DATA FOR THIS TASK START

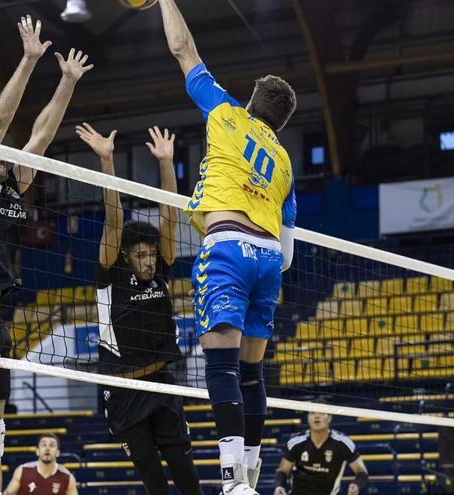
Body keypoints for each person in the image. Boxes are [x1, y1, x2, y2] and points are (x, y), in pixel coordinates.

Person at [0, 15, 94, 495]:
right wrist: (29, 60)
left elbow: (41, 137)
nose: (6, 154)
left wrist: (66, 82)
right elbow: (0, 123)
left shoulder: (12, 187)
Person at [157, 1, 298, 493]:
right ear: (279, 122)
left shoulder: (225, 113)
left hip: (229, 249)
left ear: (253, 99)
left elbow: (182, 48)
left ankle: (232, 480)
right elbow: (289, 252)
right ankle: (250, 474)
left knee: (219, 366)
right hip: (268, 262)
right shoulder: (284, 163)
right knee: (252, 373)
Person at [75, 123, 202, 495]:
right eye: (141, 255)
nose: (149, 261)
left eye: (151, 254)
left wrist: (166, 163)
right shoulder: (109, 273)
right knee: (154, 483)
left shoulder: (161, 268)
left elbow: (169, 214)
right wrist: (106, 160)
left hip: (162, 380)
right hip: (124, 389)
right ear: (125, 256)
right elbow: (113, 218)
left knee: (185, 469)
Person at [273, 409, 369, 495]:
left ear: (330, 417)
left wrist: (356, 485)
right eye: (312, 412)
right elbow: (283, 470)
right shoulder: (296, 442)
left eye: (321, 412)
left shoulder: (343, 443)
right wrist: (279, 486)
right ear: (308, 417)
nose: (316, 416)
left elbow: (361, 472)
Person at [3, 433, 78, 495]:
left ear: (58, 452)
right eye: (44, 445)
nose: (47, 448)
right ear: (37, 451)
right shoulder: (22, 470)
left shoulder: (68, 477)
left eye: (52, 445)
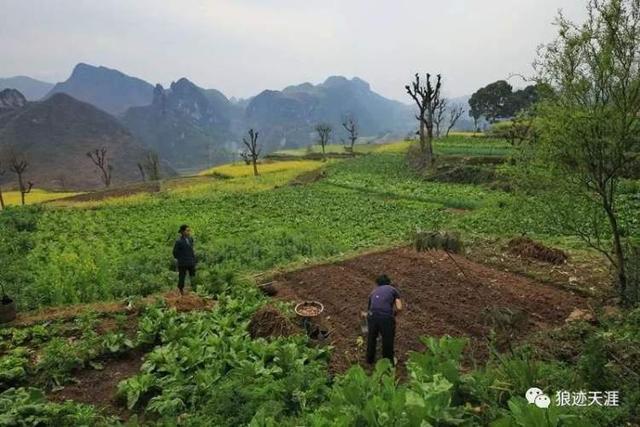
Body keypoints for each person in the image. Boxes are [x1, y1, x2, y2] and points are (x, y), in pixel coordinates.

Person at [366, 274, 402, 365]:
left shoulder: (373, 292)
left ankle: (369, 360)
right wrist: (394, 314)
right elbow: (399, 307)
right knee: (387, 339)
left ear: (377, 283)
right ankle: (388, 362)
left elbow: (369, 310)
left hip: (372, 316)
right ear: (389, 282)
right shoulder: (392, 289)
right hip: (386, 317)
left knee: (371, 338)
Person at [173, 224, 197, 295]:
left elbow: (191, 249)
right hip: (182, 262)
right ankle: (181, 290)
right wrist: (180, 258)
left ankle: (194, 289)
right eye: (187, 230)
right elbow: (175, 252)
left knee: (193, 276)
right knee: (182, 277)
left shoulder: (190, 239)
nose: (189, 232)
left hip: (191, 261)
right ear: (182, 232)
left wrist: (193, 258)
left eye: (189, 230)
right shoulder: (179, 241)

DATA FOR THIS TASK END
DATA FOR THIS TASK START

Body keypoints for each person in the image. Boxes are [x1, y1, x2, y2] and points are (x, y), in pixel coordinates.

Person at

DATA FOR THIS TASK END

§ WHAT IS EXPECTED
Which lines above hold the word "elbow"? Copy each of them.

§ ANSWER AREA
left elbow: (41, 137)
right elbow: (0, 123)
left elbow: (182, 48)
right elbow: (289, 252)
left elbow: (169, 214)
right elbow: (113, 218)
right elbow: (283, 470)
left elbow: (361, 472)
right elbow: (399, 307)
left elbow: (369, 310)
left elbow: (191, 249)
right elbow: (175, 252)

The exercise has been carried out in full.